Sáb. Nov 27th, 2021

ANTÓNIO HENRIQUE VIDAL

Georgino Rocha (Texto)

Padre António Henriques Vidal, (agora P. Vidal) nasce a 1922, na freguesia de Macinhata do Vouga e vem a falecer em 2000, em Fátima, no Lar de Betânia, pertencente ao Instituto Secular das Cooperadoras da Família. Neste período de tempo, ocorrem factos e acontecimentos marcantes da vida da sociedade e da Igreja, que têm forte repercussão na sua vida e missão. Sirva de ilustração a deslocação de populações para as cidades, a escolarização progressiva de crianças e jovens, a industrialização da região aveirense, ainda que lenta, o novo regime político, a restauração da diocese de Aveiro e sua progressiva organização pastoral,  a celebração do Vaticano II e sua recepção na Igreja diocesana, designadamente com a realização do II Sínodo, o da renovação.

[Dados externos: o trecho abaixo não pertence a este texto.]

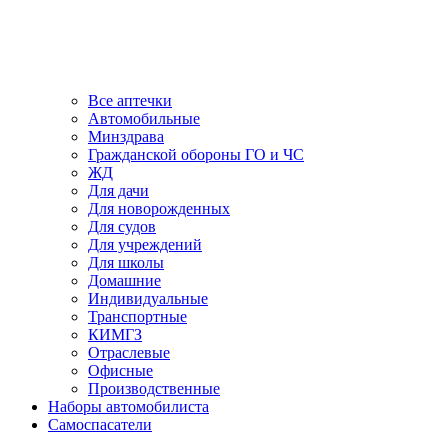
Все аптечки
Автомобильные
Минздрава
Гражданской обороны ГО и ЧС
ЖД
Для дачи
Для новорожденных
Для судов
Для учреждений
Для школы
Домашние
Индивидуальные
Транспортные
КИМГЗ
Отраслевые
Офисные
Производственные
Наборы автомобилиста
Самоспасатели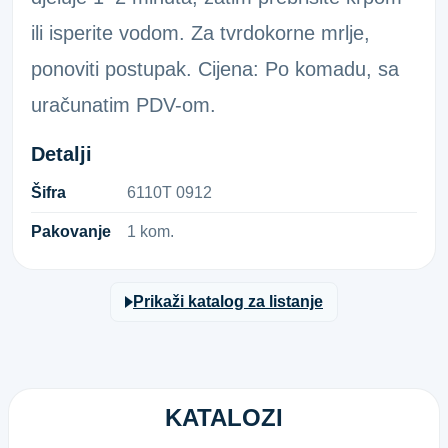
ili isperite vodom. Za tvrdokorne mrlje,
ponoviti postupak. Cijena: Po komadu, sa
uračunatim PDV-om.
Detalji
Šifra
6​1​1​0​T​ ​0​9​1​2​
Pakovanje
1 kom.
Prikaži katalog za listanje
KATALOZI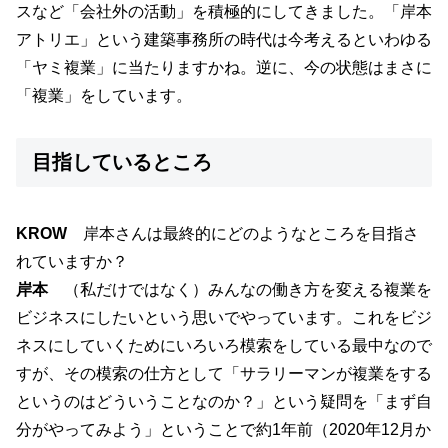
スなど「会社外の活動」を積極的にしてきました。「岸本
アトリエ」という建築事務所の時代は今考えるといわゆる
「ヤミ複業」に当たりますかね。逆に、今の状態はまさに
「複業」をしています。
目指しているところ
KROW
岸本さんは最終的にどのようなところを目指さ
れていますか？
岸本
（私だけではなく）みんなの働き方を変える複業を
ビジネスにしたいという思いでやっています。これをビジ
ネスにしていくためにいろいろ模索をしている最中なので
すが、その模索の仕方として「サラリーマンが複業をする
というのはどういうことなのか？」という疑問を「まず自
分がやってみよう」ということで約1年前（2020年12月か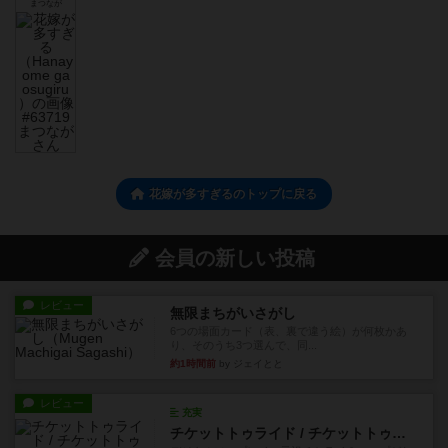
まつなが
花嫁が多すぎるのトップに戻る
会員の新しい投稿
レビュー
無限まちがいさがし
6つの場面カード（表、裏で違う絵）が何枚かあ
り、そのうち3つ選んで、同...
約1時間前
by ジェイとと
レビュー
充実
チケットトゥライド / チケットトゥライドアメリカ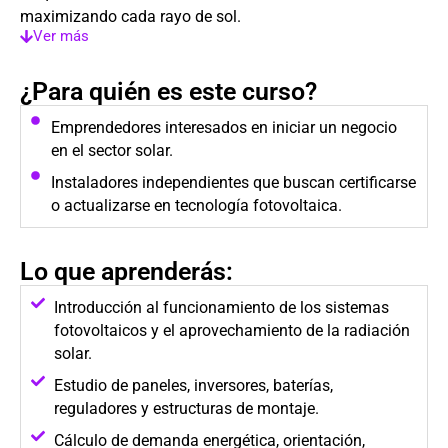
maximizando cada rayo de sol.
Ver más
¿Para quién es este curso?
Emprendedores interesados en iniciar un negocio
en el sector solar.
Instaladores independientes que buscan certificarse
o actualizarse en tecnología fotovoltaica.
Lo que aprenderás:
Introducción al funcionamiento de los sistemas
fotovoltaicos y el aprovechamiento de la radiación
solar.
Estudio de paneles, inversores, baterías,
reguladores y estructuras de montaje.
Cálculo de demanda energética, orientación,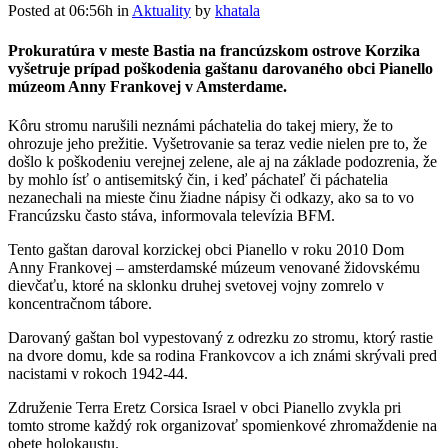
Posted at 06:56h
in
Aktuality
by
khatala
Prokuratúra v meste Bastia na francúzskom ostrove Korzika
vyšetruje prípad poškodenia gaštanu darovaného obci Pianello
múzeom Anny Frankovej v Amsterdame.
Kôru stromu narušili neznámi páchatelia do takej miery, že to
ohrozuje jeho prežitie. Vyšetrovanie sa teraz vedie nielen pre to, že
došlo k poškodeniu verejnej zelene, ale aj na základe podozrenia, že
by mohlo ísť o antisemitský čin, i keď páchateľ či páchatelia
nezanechali na mieste činu žiadne nápisy či odkazy, ako sa to vo
Francúzsku často stáva, informovala televízia BFM.
Tento gaštan daroval korzickej obci Pianello v roku 2010 Dom
Anny Frankovej – amsterdamské múzeum venované židovskému
dievčaťu, ktoré na sklonku druhej svetovej vojny zomrelo v
koncentračnom tábore.
Darovaný gaštan bol vypestovaný z odrezku zo stromu, ktorý rastie
na dvore domu, kde sa rodina Frankovcov a ich známi skrývali pred
nacistami v rokoch 1942-44.
Združenie Terra Eretz Corsica Israel v obci Pianello zvykla pri
tomto strome každý rok organizovať spomienkové zhromaždenie na
obete holokaustu.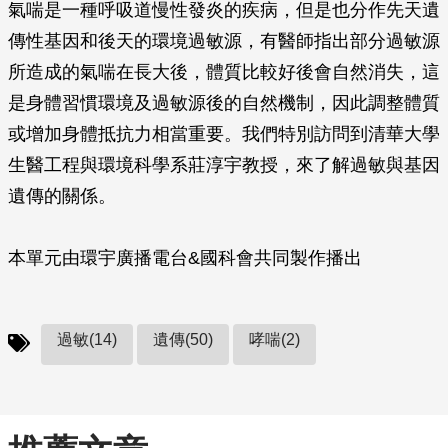
氣喘是一種呼吸道慢性發炎的疾病，但是也分作先天遺
傳性基因和後天的環境過敏源，有醫師指出部分過敏源
所造成的氣喘在長大後，體質比較好後會自然消失，這
是身體習慣環境及過敏源後的自然機制，因此調整體質
或增加身體抵抗力相當重要。我們特別訪問到清華大學
生醫工程與環境科學系莊淳宇教授，來了解過敏與基因
遺傳的關係。
本單元由環宇廣播電台&國科會共同製作播出
過敏(14)
遺傳(50)
哮喘(2)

O P. Vidal era dotado de uma rica personalidade: atento ao que acontecia, solícito em acompanhar o ritmo da mudança e em procurar a oportuna resposta evangélica, apaixonado por Cristo e pela Igreja, amigo incondicional do bispo diocesano e do presbitério, muito próximo dos “feridos da vida”  e de quem os acarinha e cuida. O seu olhar irradiava o calor que lhe aquecia o coração, a sua presença solícita comprovava o ardor apostólico que vivia e queria comunicar, a sua palavra, falada e escrita, entusiasmava e gerava esperança e compromisso. O estilo de vida do P. Vidal e o ministério que realizou espelham bem o “fogo” que lhe consumia as energias humanas e dão rosto à misericórdia que impregnava as suas preocupações pastorais.

Pároco zeloso

Ordenado presbítero, em 1951, por D. João Evangelista de Lima Vidal, inicia o exercício do ministério em Águeda, passando depois a várias outras paróquias, de acordo com a nomeação do bispo diocesano, as possibilidades do presbitério e a ocorrência de necessidades no povo cristão.

A acção apostólica do P. Vidal foi sempre muito dedicada, obtendo quase sempre resposta generosa da parte dos fiéis.

A obra de Bustos:  expressa na harmonia do povo, no aumento da prática religiosa, na construção do novo templo paroquial e em outras iniciativas de vulto constitui um sinal claro da sua eficácia apostólica. Aqui acentua a preferência pelo apostolado em família.

Contemplativo na acção: forte espiritualidade

O dinamismo pastoral do P. Vidal brotava não apenas do temperamento apaixonado, mas sobretudo da espiritualidade que, na década de 50 do século XX, se encaminhava para viver a caridade de Cristo no dia-a-dia, na acção apostólica, na celebração litúrgica, na relação pessoal de ajuda, na presença na sociedade para dar testemunho da esperança cristã.

A 13 de Outubro de 1962, informa o P. Manuel Cirne, alguns padres da diocese de Aveiro, ao terem conhecimento da “Associação dos Padres de Caritas Christi”, entram em contacto com os seus responsáveis e, depois de dois encontros pessoais com o Padre Perrin, aderem à sua regra de vida. Um deles é o P. Vidal.

O P. Perrin era um dominicano francês, invisual, que se dedicava a acompanhar pessoas desejosas de crescerem espiritualmente, permanecendo no mundo e vivendo o quotidiano. Por 1961, escrevia na chamada «Lei de Vida», nº $2: «O seu meio de tender para a vida perfeita será a sua vida de padre secular, no lugar estabelecido pelo seu Bispo, segundo os desígnios da providência. Esta vida, com tudo aquilo de que é tecida, é o seu caminho de perfeição”. O Vaticano II, em preparação nessa data, vem a confirmar esta visão e dá-lhe nova consistência, consagrando-lhe o documento sobre o ministério e a vida dos presbíteros.

Incansável apóstolo itinerante

O amor de Deus impulsiona o P. Vidal a tornar-se presente nos espaços humanos que, nos seus silêncios, lhe fazem chegar os gemidos de Cristo em necessidade. São as raparigas “mal-amadas” pela mão de D. Maria da Luz e da Obra da Providência, as empregadas domésticas ao cuidado da Obra de Santa Zita e das Cooperadoras da Família, os emigrantes em França por meio do Serviço diocesano correspondente, os padres e as irmãs missionárias em terras distantes, e tantos outros, como os pobres, por meio das Conferências Vicentinas e da Cáritas. Impulsiona e leva a saber dar o apoio necessário e desejado.  

“Dizia-se”, testemunha o diácono Fernando Martins, “que este sacerdote nunca iniciava qualquer tarefa espinhosa sem «conversar», horas sem conta, com o Senhor, junto do sacrário.” Era, realmente, um homem de ação, de oração e de coração generoso.